◆ What to work on:
- a) Decide whether each statement below agrees with the passage on crafts for a cause, answering yes or no and quoting the words of the passage that settle it. (i) Hetty Friedman first went to the Highlands of Guatemala in 1975. (ii) Hetty returned to Guatemala twenty years after her first trip. (iii) The hand-woven items are being marketed in Europe.
- b) Extend the passage on crafts for a cause, picking up after its final sentence.

◆ Text under study:
↓

I’ve followed countertenor Terry Barber’s Artists for a Cause for several years. He lines up musicians who, like him, believe in the importance of sometimes donating their talents to a worthy cause. I heard him perform in Rhode Island (check this 2011 post).

Lately, I stared wondering whether other sorts of artists and craftsmen were doing this sort of thing. So I Googled “crafts for a cause” and discovered that someone had used those very words to name a website:

“In 1975, Hetty Friedman first traveled to the Highlands of Guatemala to learn back strap weaving from a Mayan weaver. After that time, Guatemala entered a period of intense political unrest. Thirty two years later, Hetty was able to return. In partnership with Asociación Maya de Desarrollo, a Fair Trade Weaver’s Coop, she is designing unique woven products, training weavers and leading tours. Together they produce a line of hand dyed, hand woven items that are being marketed in the USA.”

Regarding her tours: “Adventurous travelers are provided with a unique exploration of the Guatemala Highland pueblos, Antigua, a Unesco World Heritage City, and visits to various artists and fair trade jewelry and weaving co-ops. Join Hetty on an intimate tour of Guatemala’s fabulous cultural heritage. Lots of guacamole gets eaten.

↑

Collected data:

↓

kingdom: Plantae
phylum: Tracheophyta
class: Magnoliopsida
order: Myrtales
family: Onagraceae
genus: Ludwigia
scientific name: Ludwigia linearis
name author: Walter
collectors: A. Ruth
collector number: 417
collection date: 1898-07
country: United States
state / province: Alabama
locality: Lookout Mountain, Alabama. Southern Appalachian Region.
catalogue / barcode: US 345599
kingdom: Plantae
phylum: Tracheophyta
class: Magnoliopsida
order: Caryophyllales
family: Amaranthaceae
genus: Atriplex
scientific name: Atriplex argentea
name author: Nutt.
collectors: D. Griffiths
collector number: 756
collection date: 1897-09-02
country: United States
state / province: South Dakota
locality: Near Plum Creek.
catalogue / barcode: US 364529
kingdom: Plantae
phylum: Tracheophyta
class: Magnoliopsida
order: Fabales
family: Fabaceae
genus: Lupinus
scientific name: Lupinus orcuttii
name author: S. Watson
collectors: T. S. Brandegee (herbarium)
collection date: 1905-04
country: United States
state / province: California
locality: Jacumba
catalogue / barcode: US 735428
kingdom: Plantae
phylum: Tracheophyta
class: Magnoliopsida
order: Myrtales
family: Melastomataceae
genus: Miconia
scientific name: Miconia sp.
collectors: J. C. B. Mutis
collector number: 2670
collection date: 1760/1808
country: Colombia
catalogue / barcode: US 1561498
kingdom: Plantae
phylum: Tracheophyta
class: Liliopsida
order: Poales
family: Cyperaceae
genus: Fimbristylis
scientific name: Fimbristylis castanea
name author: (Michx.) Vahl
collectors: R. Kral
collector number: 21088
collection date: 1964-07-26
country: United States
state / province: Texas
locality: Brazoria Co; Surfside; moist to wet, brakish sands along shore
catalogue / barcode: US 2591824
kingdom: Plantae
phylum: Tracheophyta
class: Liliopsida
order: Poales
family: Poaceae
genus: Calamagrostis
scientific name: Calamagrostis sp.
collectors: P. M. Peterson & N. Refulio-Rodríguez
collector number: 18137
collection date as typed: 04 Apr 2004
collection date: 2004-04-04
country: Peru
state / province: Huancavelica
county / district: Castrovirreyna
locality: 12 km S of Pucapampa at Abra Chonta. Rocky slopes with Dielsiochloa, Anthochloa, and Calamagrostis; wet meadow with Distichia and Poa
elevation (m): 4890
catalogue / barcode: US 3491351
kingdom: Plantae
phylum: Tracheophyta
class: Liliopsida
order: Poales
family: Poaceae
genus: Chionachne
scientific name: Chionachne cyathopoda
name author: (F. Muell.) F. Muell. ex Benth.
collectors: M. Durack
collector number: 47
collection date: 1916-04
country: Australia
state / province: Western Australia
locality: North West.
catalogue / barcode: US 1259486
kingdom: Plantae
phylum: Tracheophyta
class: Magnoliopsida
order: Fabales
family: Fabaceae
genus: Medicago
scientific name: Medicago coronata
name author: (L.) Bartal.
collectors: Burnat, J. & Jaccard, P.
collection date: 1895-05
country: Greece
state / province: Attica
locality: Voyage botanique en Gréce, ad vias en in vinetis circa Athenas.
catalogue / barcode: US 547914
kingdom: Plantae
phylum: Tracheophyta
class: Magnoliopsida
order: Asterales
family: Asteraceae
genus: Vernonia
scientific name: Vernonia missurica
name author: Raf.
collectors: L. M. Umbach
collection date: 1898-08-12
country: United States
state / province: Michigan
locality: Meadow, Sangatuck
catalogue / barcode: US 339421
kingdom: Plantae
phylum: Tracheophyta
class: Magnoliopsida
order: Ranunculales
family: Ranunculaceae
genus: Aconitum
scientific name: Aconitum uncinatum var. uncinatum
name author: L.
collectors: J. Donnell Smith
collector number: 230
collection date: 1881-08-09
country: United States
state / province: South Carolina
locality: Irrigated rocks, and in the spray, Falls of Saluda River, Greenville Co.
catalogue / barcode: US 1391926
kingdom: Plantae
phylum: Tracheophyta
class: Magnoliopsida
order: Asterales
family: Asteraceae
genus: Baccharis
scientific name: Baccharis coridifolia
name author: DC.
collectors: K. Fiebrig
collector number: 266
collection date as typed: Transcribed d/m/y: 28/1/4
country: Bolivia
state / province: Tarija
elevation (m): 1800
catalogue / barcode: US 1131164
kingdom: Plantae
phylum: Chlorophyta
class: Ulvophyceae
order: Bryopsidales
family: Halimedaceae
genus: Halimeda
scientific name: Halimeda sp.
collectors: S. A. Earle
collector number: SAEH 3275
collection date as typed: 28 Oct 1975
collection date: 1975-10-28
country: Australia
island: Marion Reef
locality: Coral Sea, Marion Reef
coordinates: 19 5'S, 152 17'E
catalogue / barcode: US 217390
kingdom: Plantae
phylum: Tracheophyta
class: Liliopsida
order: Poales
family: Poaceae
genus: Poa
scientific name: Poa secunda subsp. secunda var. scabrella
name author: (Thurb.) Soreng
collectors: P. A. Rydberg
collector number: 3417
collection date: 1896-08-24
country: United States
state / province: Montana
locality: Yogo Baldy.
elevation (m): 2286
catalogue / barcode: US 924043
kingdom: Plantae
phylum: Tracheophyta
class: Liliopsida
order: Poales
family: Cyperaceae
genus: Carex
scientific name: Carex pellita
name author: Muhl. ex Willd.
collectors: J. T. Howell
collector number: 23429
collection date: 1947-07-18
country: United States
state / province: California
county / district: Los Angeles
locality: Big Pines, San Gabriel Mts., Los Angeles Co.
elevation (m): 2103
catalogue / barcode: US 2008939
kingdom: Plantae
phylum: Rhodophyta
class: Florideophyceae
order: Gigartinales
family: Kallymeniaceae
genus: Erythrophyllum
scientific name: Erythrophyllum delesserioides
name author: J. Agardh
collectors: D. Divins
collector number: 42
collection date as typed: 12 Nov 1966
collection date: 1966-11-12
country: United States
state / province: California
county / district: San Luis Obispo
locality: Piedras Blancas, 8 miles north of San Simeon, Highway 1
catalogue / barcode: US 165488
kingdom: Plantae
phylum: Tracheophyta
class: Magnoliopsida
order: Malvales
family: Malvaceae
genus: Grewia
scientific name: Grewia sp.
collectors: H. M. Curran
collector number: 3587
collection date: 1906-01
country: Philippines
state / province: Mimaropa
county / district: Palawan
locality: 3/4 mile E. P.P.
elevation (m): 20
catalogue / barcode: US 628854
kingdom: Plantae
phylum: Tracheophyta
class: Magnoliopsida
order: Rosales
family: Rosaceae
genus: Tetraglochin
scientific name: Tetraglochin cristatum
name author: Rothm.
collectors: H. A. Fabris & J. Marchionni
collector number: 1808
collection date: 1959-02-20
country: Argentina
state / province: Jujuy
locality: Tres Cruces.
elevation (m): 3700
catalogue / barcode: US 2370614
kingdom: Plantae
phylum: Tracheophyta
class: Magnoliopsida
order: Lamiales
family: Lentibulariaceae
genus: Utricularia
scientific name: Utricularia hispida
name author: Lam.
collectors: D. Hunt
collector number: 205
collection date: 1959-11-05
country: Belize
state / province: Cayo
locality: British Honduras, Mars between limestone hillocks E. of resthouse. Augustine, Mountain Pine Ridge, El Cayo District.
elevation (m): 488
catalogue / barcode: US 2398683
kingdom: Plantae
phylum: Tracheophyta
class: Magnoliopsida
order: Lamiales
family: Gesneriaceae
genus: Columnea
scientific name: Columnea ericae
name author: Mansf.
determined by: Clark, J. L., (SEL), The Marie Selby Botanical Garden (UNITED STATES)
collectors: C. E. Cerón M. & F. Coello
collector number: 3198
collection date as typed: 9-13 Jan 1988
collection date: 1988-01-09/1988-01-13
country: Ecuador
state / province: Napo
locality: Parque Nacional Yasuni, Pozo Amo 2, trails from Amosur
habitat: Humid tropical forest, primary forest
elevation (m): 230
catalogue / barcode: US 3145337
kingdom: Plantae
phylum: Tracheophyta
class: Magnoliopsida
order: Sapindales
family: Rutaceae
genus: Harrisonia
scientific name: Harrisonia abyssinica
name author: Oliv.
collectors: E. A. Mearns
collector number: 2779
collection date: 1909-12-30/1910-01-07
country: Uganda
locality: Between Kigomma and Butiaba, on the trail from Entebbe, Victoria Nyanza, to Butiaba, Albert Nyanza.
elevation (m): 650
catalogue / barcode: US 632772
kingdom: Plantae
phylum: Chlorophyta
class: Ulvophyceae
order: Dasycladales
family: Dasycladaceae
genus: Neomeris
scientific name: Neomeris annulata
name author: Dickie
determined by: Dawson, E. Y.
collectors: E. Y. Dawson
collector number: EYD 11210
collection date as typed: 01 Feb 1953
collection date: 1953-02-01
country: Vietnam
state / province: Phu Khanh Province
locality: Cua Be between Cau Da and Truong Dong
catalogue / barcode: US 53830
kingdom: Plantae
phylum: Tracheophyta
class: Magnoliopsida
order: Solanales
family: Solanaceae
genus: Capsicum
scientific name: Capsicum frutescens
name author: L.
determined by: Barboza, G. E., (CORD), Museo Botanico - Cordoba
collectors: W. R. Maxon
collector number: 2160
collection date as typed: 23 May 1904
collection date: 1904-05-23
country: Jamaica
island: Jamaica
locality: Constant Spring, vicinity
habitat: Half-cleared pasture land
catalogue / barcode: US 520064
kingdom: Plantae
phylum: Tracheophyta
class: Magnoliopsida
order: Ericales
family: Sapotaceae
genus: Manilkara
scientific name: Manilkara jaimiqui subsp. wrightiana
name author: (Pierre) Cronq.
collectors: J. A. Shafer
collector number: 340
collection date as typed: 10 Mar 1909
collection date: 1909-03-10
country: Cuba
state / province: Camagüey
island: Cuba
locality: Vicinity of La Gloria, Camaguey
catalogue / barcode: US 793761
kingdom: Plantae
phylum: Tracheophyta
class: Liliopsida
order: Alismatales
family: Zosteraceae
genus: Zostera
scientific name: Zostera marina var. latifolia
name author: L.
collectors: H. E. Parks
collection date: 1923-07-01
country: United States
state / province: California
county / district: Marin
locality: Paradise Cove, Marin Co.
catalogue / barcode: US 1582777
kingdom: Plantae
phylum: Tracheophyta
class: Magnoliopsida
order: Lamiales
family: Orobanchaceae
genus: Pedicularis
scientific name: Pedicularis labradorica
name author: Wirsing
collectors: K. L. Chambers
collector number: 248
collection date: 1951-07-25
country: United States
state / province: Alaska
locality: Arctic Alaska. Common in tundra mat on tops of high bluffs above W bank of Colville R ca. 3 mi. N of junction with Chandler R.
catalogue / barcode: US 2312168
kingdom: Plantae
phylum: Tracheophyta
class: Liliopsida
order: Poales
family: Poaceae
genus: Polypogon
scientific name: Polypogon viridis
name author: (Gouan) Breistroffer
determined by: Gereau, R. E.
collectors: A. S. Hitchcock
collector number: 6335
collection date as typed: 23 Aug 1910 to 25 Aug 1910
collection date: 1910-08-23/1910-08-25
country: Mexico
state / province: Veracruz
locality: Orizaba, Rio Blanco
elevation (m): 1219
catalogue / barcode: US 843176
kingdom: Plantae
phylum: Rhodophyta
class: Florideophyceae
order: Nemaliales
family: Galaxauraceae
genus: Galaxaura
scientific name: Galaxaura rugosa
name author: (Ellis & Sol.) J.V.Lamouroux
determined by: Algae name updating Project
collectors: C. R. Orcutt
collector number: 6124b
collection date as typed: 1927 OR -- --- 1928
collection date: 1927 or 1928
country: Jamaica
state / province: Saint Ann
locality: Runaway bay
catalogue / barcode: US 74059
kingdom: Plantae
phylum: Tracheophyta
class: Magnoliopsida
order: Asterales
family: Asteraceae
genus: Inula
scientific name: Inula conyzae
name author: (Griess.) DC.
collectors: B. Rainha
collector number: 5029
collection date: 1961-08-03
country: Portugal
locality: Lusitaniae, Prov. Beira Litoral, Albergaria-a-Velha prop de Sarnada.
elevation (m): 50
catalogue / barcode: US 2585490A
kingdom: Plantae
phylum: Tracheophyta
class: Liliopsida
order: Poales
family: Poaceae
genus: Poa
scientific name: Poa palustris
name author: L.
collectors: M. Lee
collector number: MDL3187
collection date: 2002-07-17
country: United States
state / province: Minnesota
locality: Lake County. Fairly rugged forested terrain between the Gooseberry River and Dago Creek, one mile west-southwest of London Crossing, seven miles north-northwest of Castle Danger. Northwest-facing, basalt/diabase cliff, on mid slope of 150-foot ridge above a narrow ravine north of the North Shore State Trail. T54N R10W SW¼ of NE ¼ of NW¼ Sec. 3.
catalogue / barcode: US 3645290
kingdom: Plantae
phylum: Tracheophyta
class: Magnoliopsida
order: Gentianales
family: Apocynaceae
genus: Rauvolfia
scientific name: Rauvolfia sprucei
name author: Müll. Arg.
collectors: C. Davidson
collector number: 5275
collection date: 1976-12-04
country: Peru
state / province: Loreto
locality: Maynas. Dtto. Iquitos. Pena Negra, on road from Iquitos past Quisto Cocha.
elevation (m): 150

↑

◆ Results for the exercise:
- a)
(i) Yes: "In 1975, Hetty Friedman first traveled to the Highlands of Guatemala to learn back strap weaving from a Mayan weaver."
(ii) No: "Thirty two years later, Hetty was able to return."
(iii) No: "a line of hand dyed, hand woven items that are being marketed in the USA."

- b)
“Small group travel for women. Meet Mayan artisans, visit Antigua, a Unesco Heritage site, and travel on Lake Atitlan. Great food, wonderful hotels and good company.

“Call 617-512-5344 or email hetty.friedman@gmail.com for details. Contact us to get put on the list for 2018 travel.”

From the nonprofit that Hetty is supporting, “The objective of Asociación Maya de Desarrollo is not to just provide an income for families in post-conflict communities. Asociación Maya also aims to provide an opportunity for women harmed by the war to become leaders in the cooperative, their homes, their communities, and of the Mayan tradition.”

I am filled with admiration.

More at Hetty Friedman Designs, here.

Photo: Hetty Friedman Designs
Weaver Hetty Friedman says, “It all started at age 13 when I took a weaving class at summer camp. It was like a miracle to me.”